Exactly the source of my angst, I explained. He was under the impression that I was rich or had a scholarship. I told him that a) I wasn't and b) I didn't have one. Saayid almost lost control of the wheel from surprise.
"You're spending all that money on an education in Social Work?"
Please, Saayid. Don't make it worse.
For the rest of the ride up, the driver quite literally questioned my intentions in regards to my social work education. I didn't immediately have answers for all his questions and suddenly, I found myself doubting my new career choice. Was this the right decision? Do I really care about people more than I care about myself? Did Saayid have something here?
I explained to my metered friend that I needed to do something perhaps more meaningful and this seemed like one of the many righteous paths. And yeah, maybe he did have a point. Maybe, just maybe, that I am another self-centered, self-involved New Yorker with a decent apartment and a more-than-decent life. Perhaps this was my sub-conscious kicking me in the direction of the less-fortunate, reminding me that not everyone has it so good. Be more appreciative, my sub-conscious said. I will, I said back, I will.

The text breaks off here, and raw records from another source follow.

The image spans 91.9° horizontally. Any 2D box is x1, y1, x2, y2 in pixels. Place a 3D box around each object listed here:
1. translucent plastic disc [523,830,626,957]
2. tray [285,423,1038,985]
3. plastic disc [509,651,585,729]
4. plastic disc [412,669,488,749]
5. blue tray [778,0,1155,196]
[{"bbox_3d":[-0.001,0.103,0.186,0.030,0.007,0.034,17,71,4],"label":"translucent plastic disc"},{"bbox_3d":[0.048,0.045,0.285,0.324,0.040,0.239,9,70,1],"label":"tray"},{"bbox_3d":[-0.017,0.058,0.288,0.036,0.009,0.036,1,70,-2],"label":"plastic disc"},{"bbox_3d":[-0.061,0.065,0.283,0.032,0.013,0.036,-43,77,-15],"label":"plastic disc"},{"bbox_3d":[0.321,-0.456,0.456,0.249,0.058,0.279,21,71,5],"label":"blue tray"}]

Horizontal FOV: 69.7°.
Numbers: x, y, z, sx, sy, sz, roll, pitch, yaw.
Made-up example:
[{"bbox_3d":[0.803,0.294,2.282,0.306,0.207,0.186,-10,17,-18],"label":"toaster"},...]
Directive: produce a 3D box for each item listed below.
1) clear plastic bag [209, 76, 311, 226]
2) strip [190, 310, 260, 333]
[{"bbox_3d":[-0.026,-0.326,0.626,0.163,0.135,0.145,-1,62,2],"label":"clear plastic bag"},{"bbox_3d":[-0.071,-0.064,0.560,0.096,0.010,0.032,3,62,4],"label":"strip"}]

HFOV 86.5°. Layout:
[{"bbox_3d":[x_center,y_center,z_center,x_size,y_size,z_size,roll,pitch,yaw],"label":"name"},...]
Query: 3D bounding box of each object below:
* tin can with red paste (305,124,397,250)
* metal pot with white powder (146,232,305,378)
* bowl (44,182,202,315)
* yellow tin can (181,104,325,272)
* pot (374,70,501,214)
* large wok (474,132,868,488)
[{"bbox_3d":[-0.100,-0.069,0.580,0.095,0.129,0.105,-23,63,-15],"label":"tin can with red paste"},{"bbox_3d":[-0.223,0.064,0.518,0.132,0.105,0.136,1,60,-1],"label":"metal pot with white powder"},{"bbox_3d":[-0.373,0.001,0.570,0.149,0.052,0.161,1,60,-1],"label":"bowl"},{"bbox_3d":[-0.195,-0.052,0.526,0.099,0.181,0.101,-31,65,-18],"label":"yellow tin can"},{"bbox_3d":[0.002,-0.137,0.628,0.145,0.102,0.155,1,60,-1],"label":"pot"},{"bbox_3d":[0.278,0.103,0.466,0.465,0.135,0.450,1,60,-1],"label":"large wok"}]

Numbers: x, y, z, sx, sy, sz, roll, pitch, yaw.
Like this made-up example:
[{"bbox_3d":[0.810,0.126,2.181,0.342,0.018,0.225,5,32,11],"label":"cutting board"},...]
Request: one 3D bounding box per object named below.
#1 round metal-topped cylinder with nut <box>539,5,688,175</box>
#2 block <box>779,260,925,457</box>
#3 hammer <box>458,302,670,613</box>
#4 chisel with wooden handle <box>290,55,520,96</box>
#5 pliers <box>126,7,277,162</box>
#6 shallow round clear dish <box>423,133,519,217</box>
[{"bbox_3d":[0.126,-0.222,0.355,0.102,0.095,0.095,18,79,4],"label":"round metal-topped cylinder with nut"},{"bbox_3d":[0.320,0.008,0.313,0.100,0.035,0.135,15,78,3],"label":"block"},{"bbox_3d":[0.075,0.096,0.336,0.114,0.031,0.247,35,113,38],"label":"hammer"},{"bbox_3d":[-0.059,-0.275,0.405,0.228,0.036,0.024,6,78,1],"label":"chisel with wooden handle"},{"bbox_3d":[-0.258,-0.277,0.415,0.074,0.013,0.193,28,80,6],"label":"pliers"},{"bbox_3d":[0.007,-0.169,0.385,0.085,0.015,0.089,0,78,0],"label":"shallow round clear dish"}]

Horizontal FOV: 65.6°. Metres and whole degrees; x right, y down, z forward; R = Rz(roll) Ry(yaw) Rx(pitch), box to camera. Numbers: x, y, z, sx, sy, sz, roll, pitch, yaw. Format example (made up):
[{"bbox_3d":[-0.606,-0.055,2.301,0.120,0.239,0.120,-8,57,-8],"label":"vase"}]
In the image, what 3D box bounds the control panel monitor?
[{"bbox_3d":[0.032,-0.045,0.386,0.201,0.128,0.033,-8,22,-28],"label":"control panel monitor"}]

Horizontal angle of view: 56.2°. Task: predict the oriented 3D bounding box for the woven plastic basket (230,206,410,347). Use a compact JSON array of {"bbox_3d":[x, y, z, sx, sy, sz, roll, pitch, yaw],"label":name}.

We talked more and more. I further explained myself for the rest of the ride and therein justified myself to Saayid successfully. After all his questions and challenges, he was finally satisfied. He quite "literally" wished me all the luck in the world and blessed me.
"May you live a fulfilling life, my friend. You deserve it."
I thanked him and told him I needed his blessings and luck.
Saayid pulled up to the corner and thanked me for my time. Our trip together was over but my journey was just beginning.